Verilen alıntı ->
##############################
Kardeşini uyarma usulü

Kürşad 56

Asistan
Katılım
23 Nisan 2010
Mesajlar
103
Reaksiyon puanı
2
Puanları
0
KARDEŞİNİ UYARMA USÛLÜ


Kardeşinde gördüğü bir kusuru, özel olarak gizlice söylemeli, onu halkın içinde ayıplamamalı, hiç kimseye onun kusurundan bahsetmemelidir.
Denilmiştir ki: “Müminlerin nasihatleri kulaklarında olur; yani nasihati gizlice kulağa yapar.”
Cafer b. Berkân demiştir ki: Meymun b. Mihran bana şöyle söyledi: “Benim sevmediğim, hoş olmayan işlerimi yüzüme karşı söyle. Bir kimse arkadaşının hoş olmayan hâllerini yüzüne karşı söylemedikçe, ona samimi davranmış olmaz.”
##############################
Saklanan kayıtlar ->

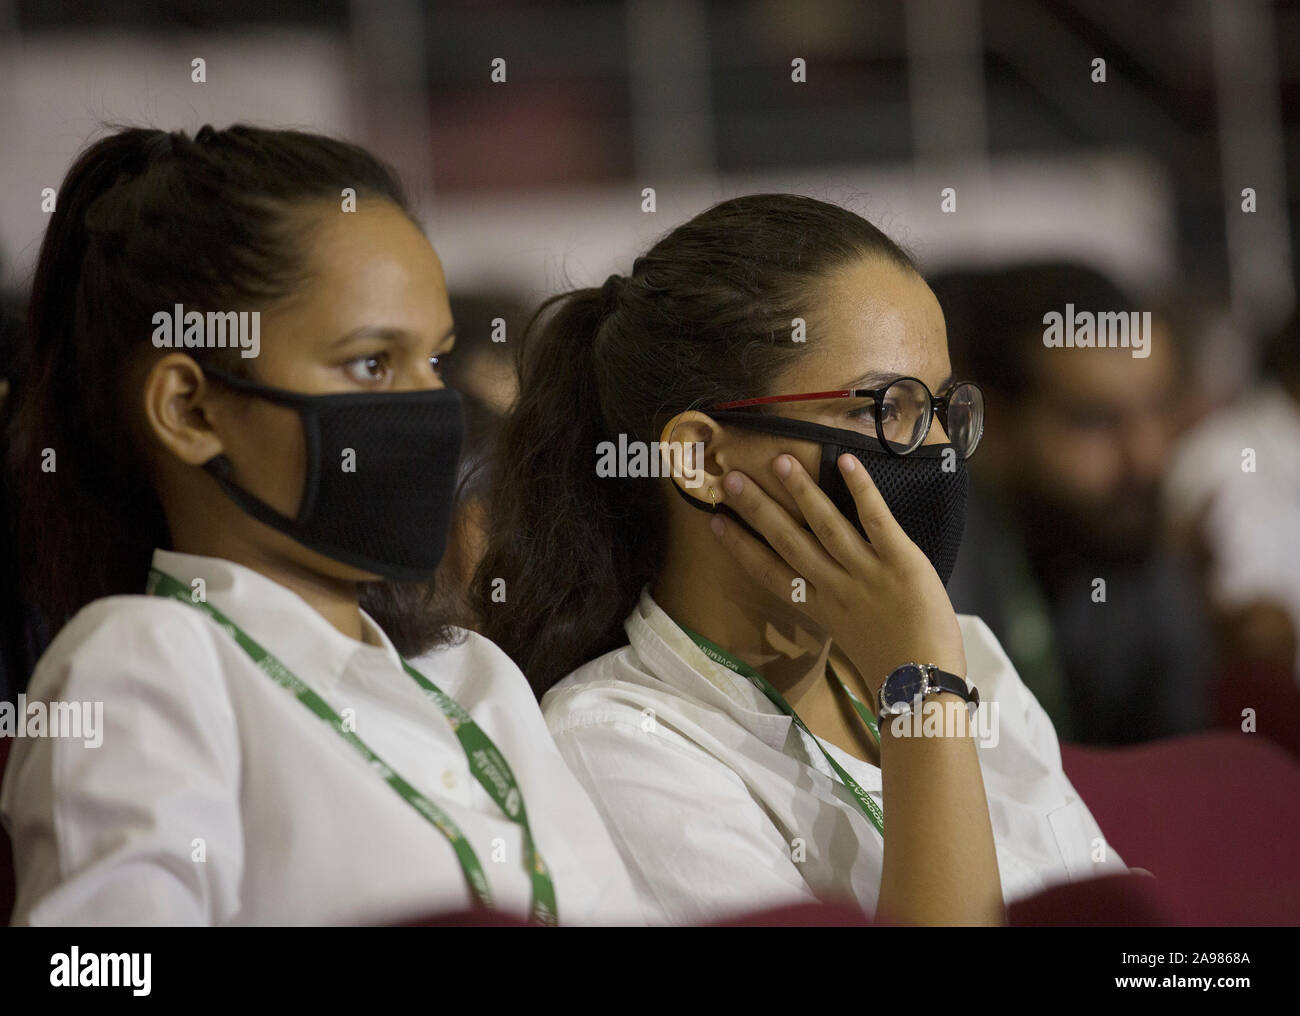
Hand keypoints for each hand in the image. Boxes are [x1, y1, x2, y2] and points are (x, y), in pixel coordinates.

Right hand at [711, 452, 966, 692]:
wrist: (925, 685)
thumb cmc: (895, 666)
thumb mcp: (851, 637)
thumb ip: (836, 607)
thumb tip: (824, 586)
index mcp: (820, 607)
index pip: (770, 572)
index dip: (740, 545)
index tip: (715, 521)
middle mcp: (835, 587)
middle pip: (789, 541)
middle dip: (758, 509)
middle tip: (731, 479)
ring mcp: (866, 573)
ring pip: (826, 525)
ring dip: (801, 491)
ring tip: (780, 461)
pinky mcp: (901, 562)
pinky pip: (876, 520)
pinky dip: (862, 490)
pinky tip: (846, 461)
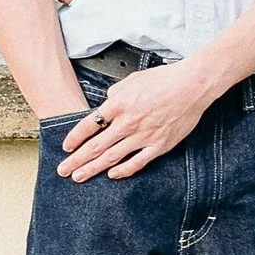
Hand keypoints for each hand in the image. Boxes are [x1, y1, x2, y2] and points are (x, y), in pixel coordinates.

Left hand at [58, 54, 213, 182]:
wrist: (191, 85)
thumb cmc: (165, 79)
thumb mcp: (133, 78)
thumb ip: (116, 92)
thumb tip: (107, 102)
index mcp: (119, 104)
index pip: (89, 124)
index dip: (75, 137)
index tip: (66, 147)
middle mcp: (128, 122)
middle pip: (96, 146)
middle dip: (76, 160)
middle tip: (63, 170)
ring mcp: (143, 136)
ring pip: (112, 157)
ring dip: (93, 168)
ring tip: (79, 176)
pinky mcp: (158, 145)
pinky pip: (137, 162)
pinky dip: (122, 171)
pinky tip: (112, 175)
##############################
Yapılacak görevler ->
1. Kardeşini uyarma usulü metninin başındaki üye bilgilerinde adı geçen alanları, her birinin değeriyle birlikte sıralayın.
2. Lütfen kardeşini uyarma usulü metnini kaldığı yerden devam ettirin.

Alıştırma cevapları ->
1.
Katılım: 23 Nisan 2010
Mesajlar: 103
Reaksiyon puanı: 2
Puanları: 0

2.
Eğer kendisine nasihat edilen kimse hâlinde sadık ve samimi ise, nasihatinden dolayı arkadaşını sever. Eğer onu sevmez ve yaptığı nasihatten hoşlanmaz ise, bu onun hâlinde yalancı olduğunu gösterir. Allahu Teala, yalancıların sıfatı hakkında şöyle buyurmuştur:
“Fakat sizler nasihat edenleri sevmiyorsunuz.”[1]
Salihlerden birisi demiştir ki: “İnsanların bana en sevimli olanları, bana kusurlarımı gösterenlerdir.”
Hz. Ömer (r.a) de böyle söyler, arkadaşlarına kendisine kusurlarını söylemelerini emreder ve şöyle derdi: “Arkadaşına kusurlarını söyleyen kimseye Allah rahmet etsin.”
Fakat Mus’ır b. Kuddâm’a: “Sana kusurlarını söyleyen kimseyi sever misin?” diye sorulduğunda şöyle demiştir: “Bana kusurlarımı gizlice söylerse, ne güzel; eğer halkın içinde beni ayıplarsa, onu sevmem.”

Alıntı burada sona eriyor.